* What you are asked to do *
Please rewrite the Game of Thrones commentary starting at "And that hyperbolic" and ending at "Nothing surprising here.", changing "soldiers" to "troops".

As far as I can tell there is no record of a monarch, dictator or military leader who was deposed for treating the enemy with gratuitous violence. The histories of the Roman Republic and Empire are replete with every form of violent succession. Leaders were routinely assassinated but never for killing too many Gauls, Germans, Celts, Carthaginians, Parthians, Sassanids, Jews or assorted rebels. Just the opposite, the greater the body count the greater the triumph; e.g., Scipio at Carthage, 146 BC; Titus at Jerusalem, 70 AD; and, Aurelian at Palmyra, 273 AD.  As Caesar wrote, "murum aries attigit" (the ram has touched the wall; meaning after the assault had begun there was no more negotiation, only destruction). Romans did prefer victories at little cost to themselves. Terror was good policy, cities were less likely to resist. Later examples of city carnage include Attila; the Crusaders at Jerusalem, 1099 AD and at Constantinople, 1204 AD; Genghis Kahn; Timur; and Ivan the Terrible at Novgorod, 1570 AD. The last example is instructive as Ivan was considered by many to be deranged. Yet, he died a natural death. 

 And that hyperbolic victory speech to her soldiers? Daenerys well understood that their continued loyalty rested on the prospect of future conquests; Martin only knows what her true intent was. Bending the knee is what she expected of the seven kingdoms, what every monarch had demanded since Aegon I. How else could she keep the peace? Nothing surprising here.    

 Which gets us back to GOT Season 8. If someone were to murder Daenerys, a dynastic challenge was reason enough. That was the motivation of all the players since Episode 1. It was the Game. The justification for killing the King or Queen was to make someone else King or Queen. A simple concept.

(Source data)
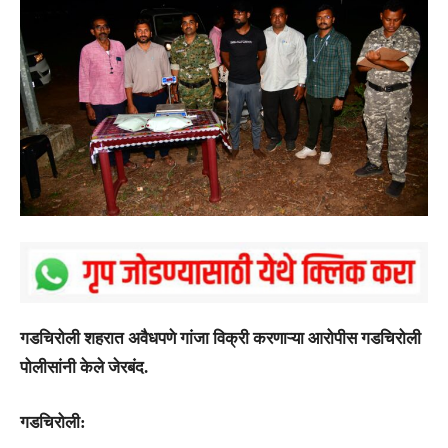
गडचिरोली शहरात अवैधपणे गांजा विक्री करणाऱ्या आरोपीस गडचिरोली
पोलीसांनी केले जेरबंद.
गडचिरोली:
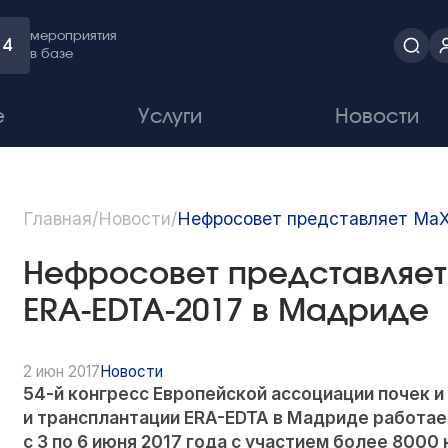
мероприятия
4
в базе
е
Услуги
Новости
Главная
/
Новости
/
Нефросовет представляет MaX
Нефросовет представляет
ERA-EDTA-2017 в Мадриде
2 июн 2017
Новости
54-й
конгресс Европейской ассоциации почек и
и трансплантации ERA-EDTA в Мадриде работа
с 3 по 6 июня 2017 года с участием более 800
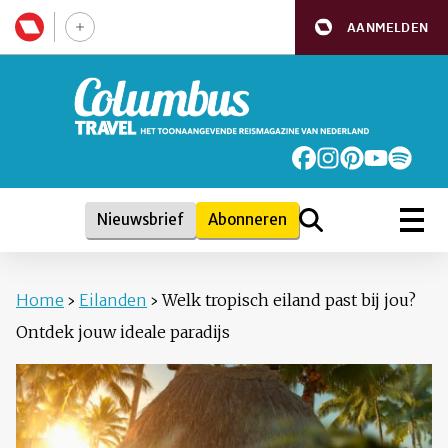
AANMELDEN
Nieuwsbrief
Abonneren
Home
›
Eilanden
›
Welk tropisch eiland past bij jou?
Ontdek jouw ideale paradijs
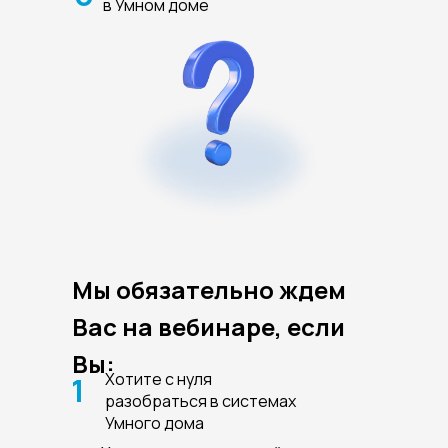
в Умном доме
Мы обязательно ждем
Вас на вебинаре, если
Вы:
Хотите с нуля
1
разобраться в системах
Умного дома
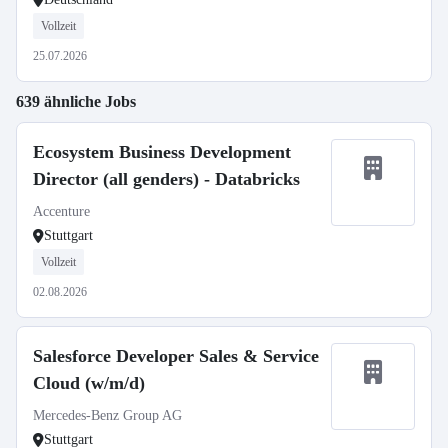
Vollzeit
25.07.2026
639 ähnliche Jobs
Ecosystem Business Development
Director (all genders) - Databricks
Accenture
Stuttgart
Vollzeit
02.08.2026
Salesforce Developer Sales & Service
Cloud (w/m/d)
Mercedes-Benz Group AG
Stuttgart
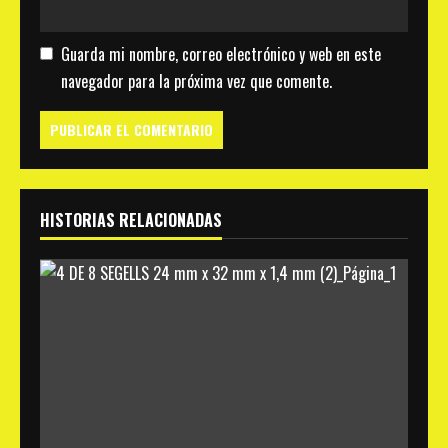
Guarda mi nombre, correo electrónico y web en este
navegador para la próxima vez que comente.
HISTORIAS RELACIONADAS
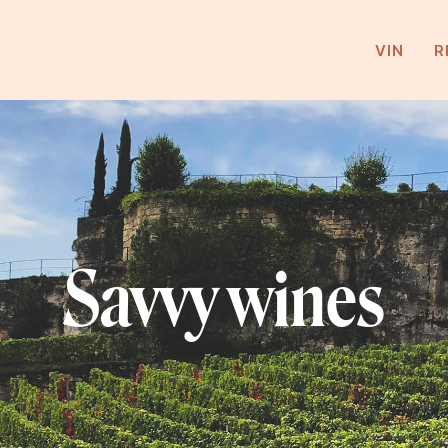
VIN
R
Savvy wines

* Result of the task *
And that hyperbolic victory speech to her troops? Daenerys well understood that their continued loyalty rested on the prospect of future conquests; Martin only knows what her true intent was. Bending the knee is what she expected of the seven kingdoms, what every monarch had demanded since Aegon I. How else could she keep the peace? Nothing surprising here.